- DOCUMENT SECTION -
- Opening Delimiter -

Running at full speed (step 128) and the crackle is still there but the locomotive mostly powers through. Slow speeds not so much.
Pressing down on any of the trucks with a finger on the appropriate part of the locomotive restores power. Pressing gently on the right side of any of the trucks restores power, even pressing on the driveshafts seems to be enough.
It seems to be a pickup problem from wheel to truck pick up. All is clean and lubricated. The truck electrical contacts are all clean and de-oxidized. Plugs have been removed, cleaned with contact cleaner and replaced into the sockets. No obvious wiring continuity issues there.
My plan is to install an 8 pin dummy plug and see if it might be the decoder. Have to get one first.
Any ideas welcomed. The previous owner did a really great paint and decal job so I’d like to fully restore this interesting locomotive.
Custom painted you say? Might have paint where paint shouldn’t be, deoxit won’t clean that off.
Don’t have any of those, so I’m not sure how the power gets fromt he truck to the loco - are there wires to the truck or does it rely on some sort of contact surface like the bolster contact of an Athearn loco? If it’s wires - are they secured to the trucks with thoise silly plastic caps? It’s not uncommon for all but one of the strands in the wire to break off right at the plastic cip, where the insulation of the wire ends, leaving it literally hanging by a thread. Also those palstic caps are unreliable - solder the wires to the tabs. If there’s actually some sort of friction contact instead of wires, it’s pretty easy to get overspray in those kind of areas if not careful, and it doesn;t take a full coat of paint to cause contact issues - even a few drops of overspray can be thick enough to cause an intermittant contact.
I would suggest doing the “glass” test, where you put the loco on a flat surface to see if all the wheels touch the surface, if you have not done so. If they don’t, power pickup may be affected. The loco may also derail on curves and switches.
I agree that paint could be a factor. If you are confident that the gears have been installed properly, it just might be a question of breaking in the loco, that is, breaking in the gears and getting the paint off from the moving parts and power pickups. But to be honest, I would fix all of the gears first, then break it in. This loco was designed as a three truck so having gears that are not operating may lead to problems down the road.
My opinion, your choices, as someone here used to say (I can’t remember who!)
Box says it’s the Weyerhaeuser version. Model number says DC with 8 pin DCC ready. So, diy sound decoder install. Will investigate.
Glass plate test is an excellent suggestion, thanks. Trucks do look a little wonky from the upside down view (of which I got a lot of during the gear replacement saga and that’s just the lead truck!).
Possible paint contamination of the brass side frames is also a helpful idea.

- Closing Delimiter -

- AVAILABLE DATA -
- Opening Delimiter -

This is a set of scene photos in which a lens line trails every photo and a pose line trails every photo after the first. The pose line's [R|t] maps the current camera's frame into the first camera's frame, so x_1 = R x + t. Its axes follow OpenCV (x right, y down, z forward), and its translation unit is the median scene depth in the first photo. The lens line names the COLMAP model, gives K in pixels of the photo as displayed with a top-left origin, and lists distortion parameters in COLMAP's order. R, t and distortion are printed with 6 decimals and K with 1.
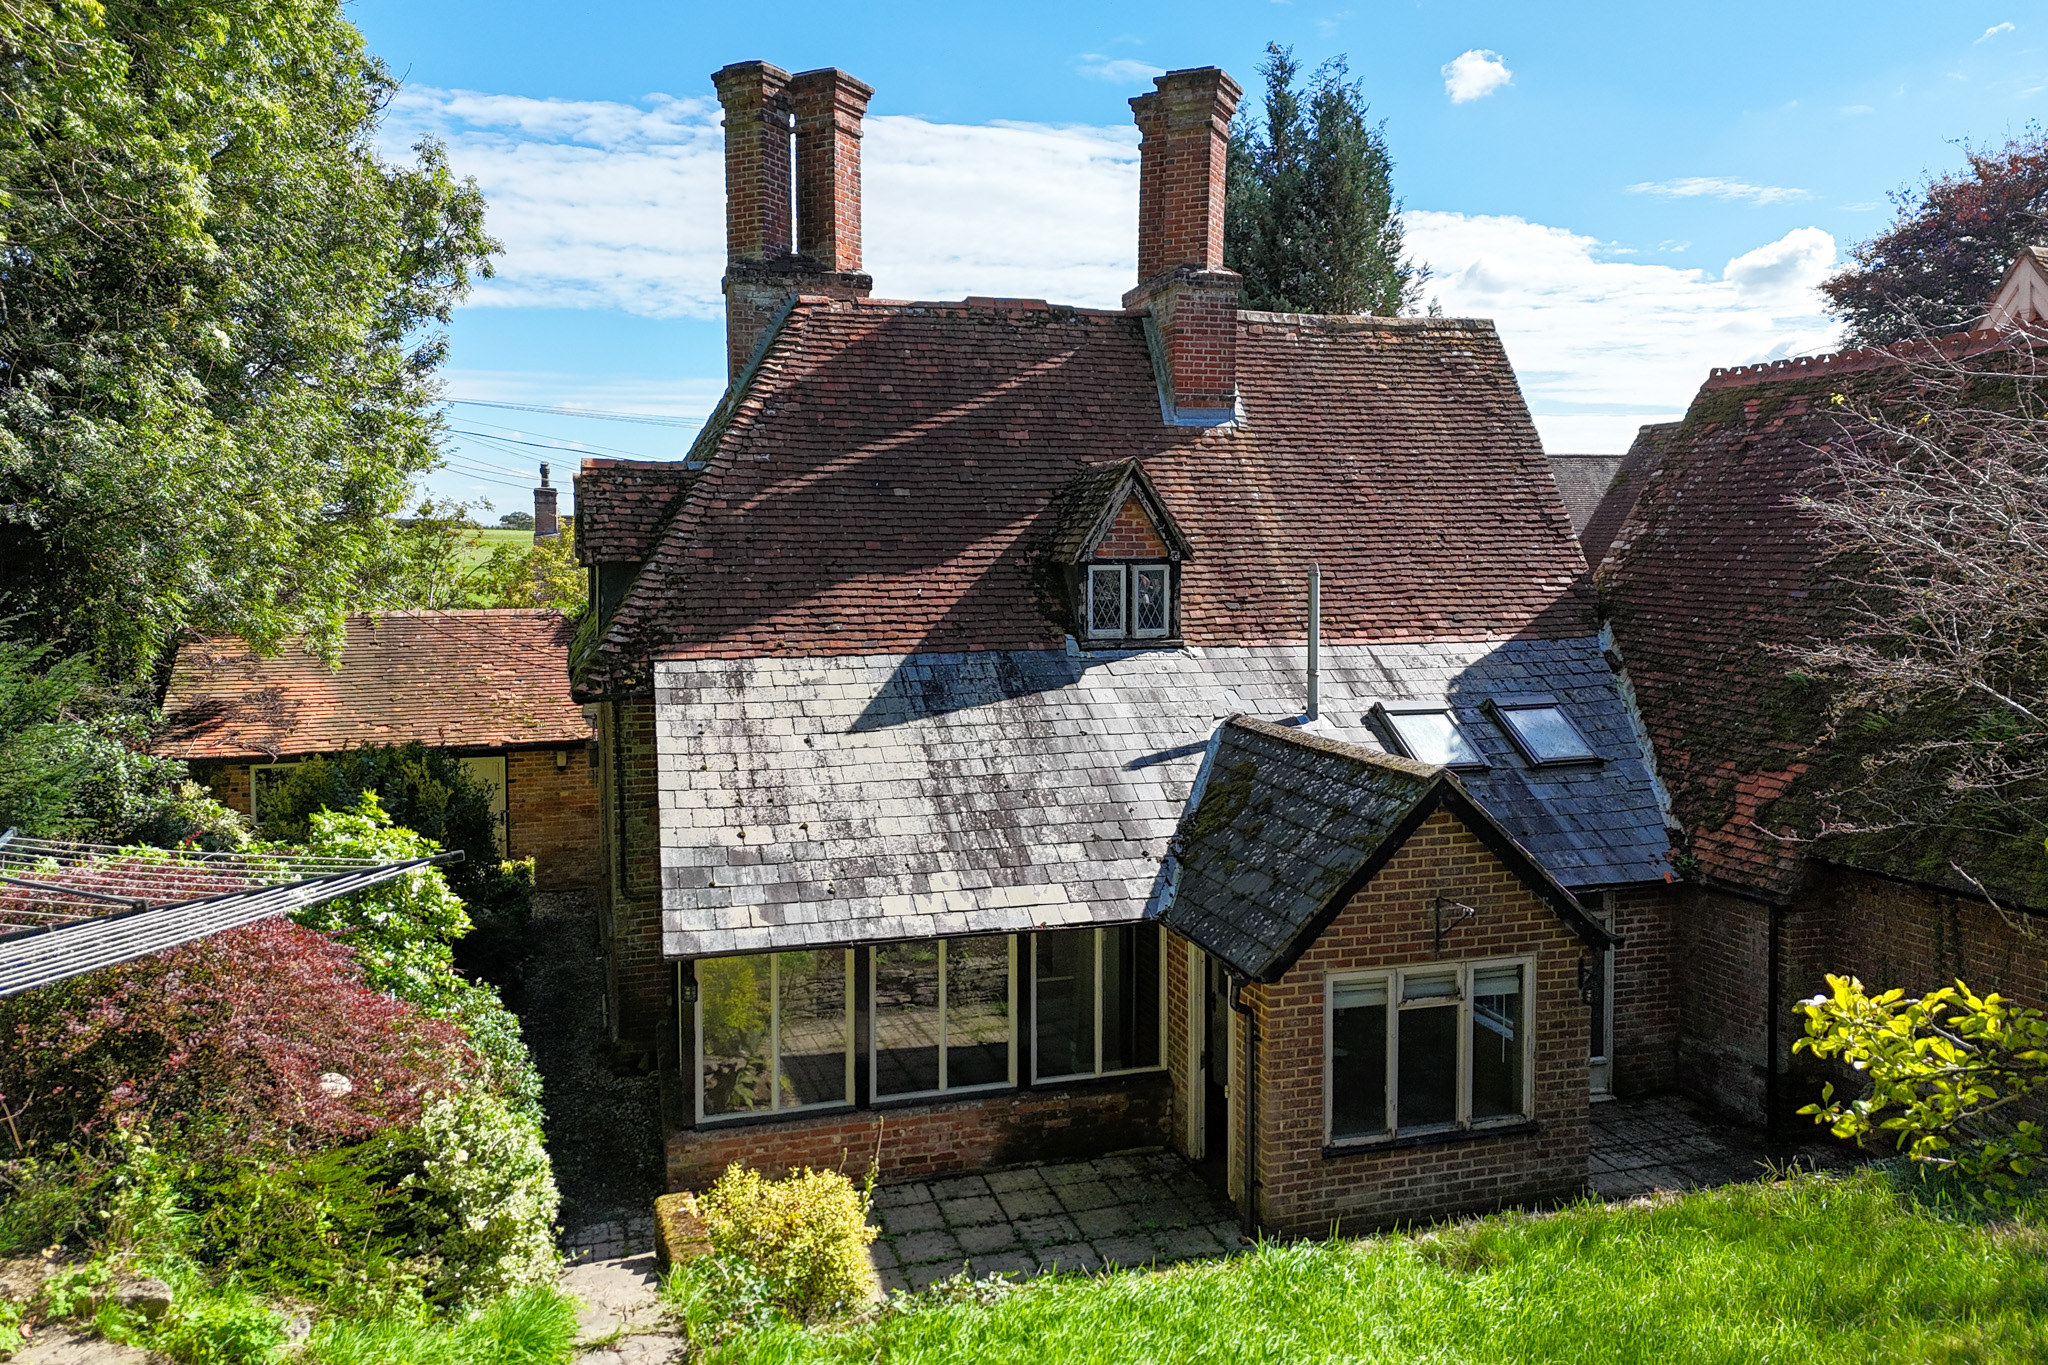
lens RADIAL K [[1757.8, 0, 1021.5], [0, 1757.8, 720.3], [0, 0, 1]] dist [0.125338, -0.209814]
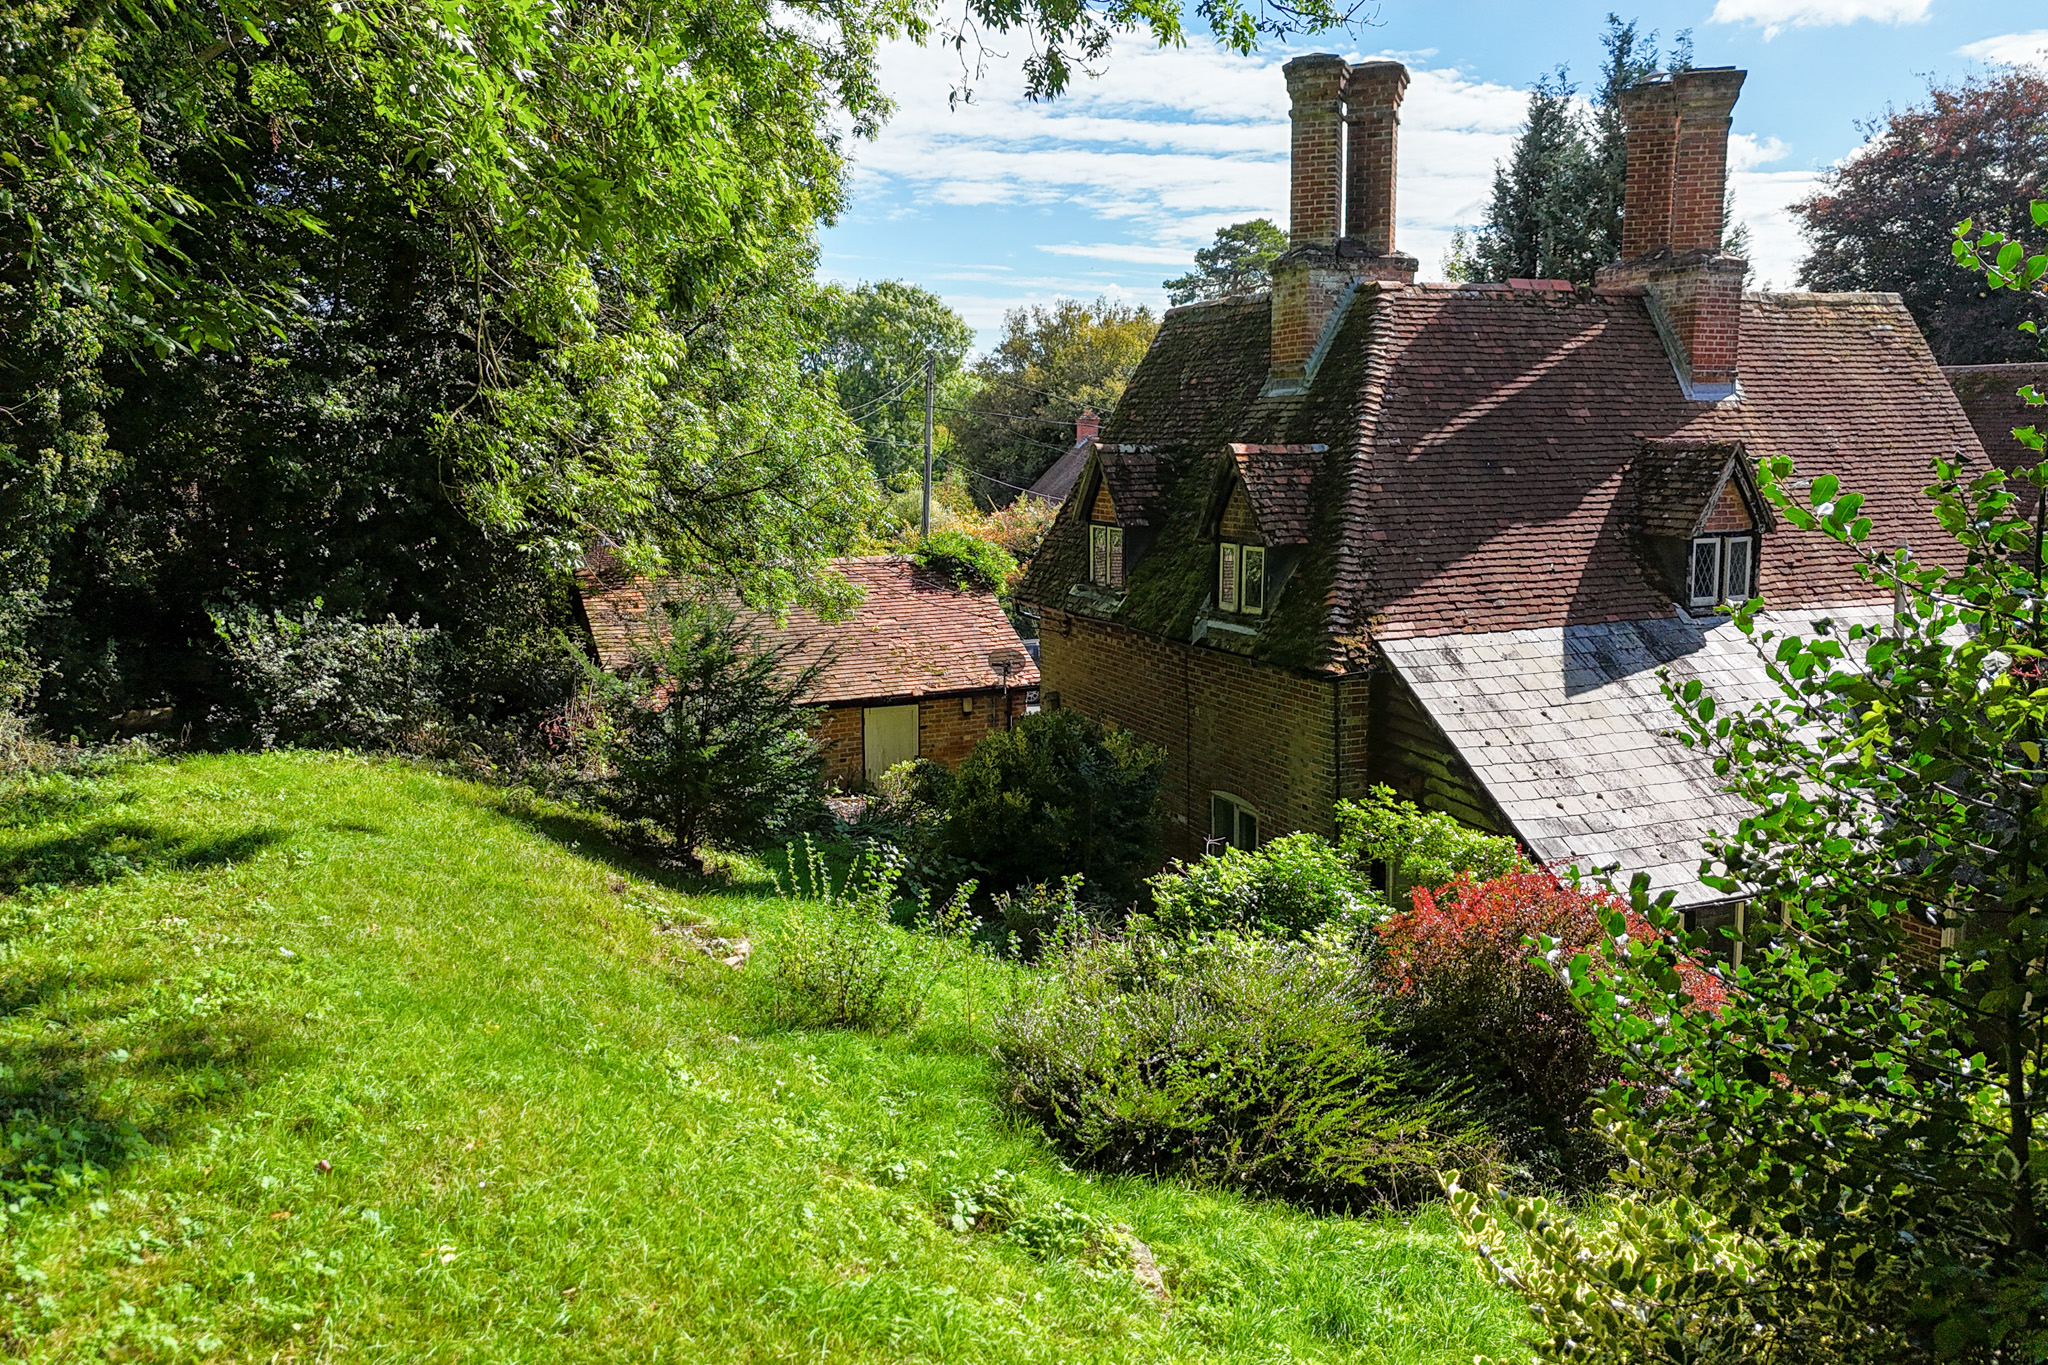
lens RADIAL K [[1757.8, 0, 1021.5], [0, 1757.8, 720.3], [0, 0, 1]] dist [0.125338, -0.209814]
pose [[0.990925, -0.022536, 0.132515, -0.516660], [0.013563, 0.997577, 0.068236, -0.056069], [-0.133732, -0.065819, 0.988829, -0.045913]]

- Closing Delimiter -

- ACTIVITIES -
(1) In the locomotive thread, what does the "glass" test check?
(2) Write out the stretch of the locomotive thread from "I agree that" through "the lead truck!).", word for word.

- SOLUTIONS -
(1) Whether all the wheels touch the flat surface the locomotive is placed on.

(2)
I agree that paint could be a factor. If you are confident that the gears have been installed properly, it just might be a question of breaking in the loco, that is, breaking in the gears and getting the paint off from the moving parts and power pickups. But to be honest, I would fix all of the gears first, then break it in. This loco was designed as a three truck so having gears that are not operating may lead to problems down the road.
My opinion, your choices, as someone here used to say (I can’t remember who!)
Box says it’s the Weyerhaeuser version. Model number says DC with 8 pin DCC ready. So, diy sound decoder install. Will investigate.
Glass plate test is an excellent suggestion, thanks. Trucks do look a little wonky from the upside down view (of which I got a lot of during the gear replacement saga and that’s just the lead truck!).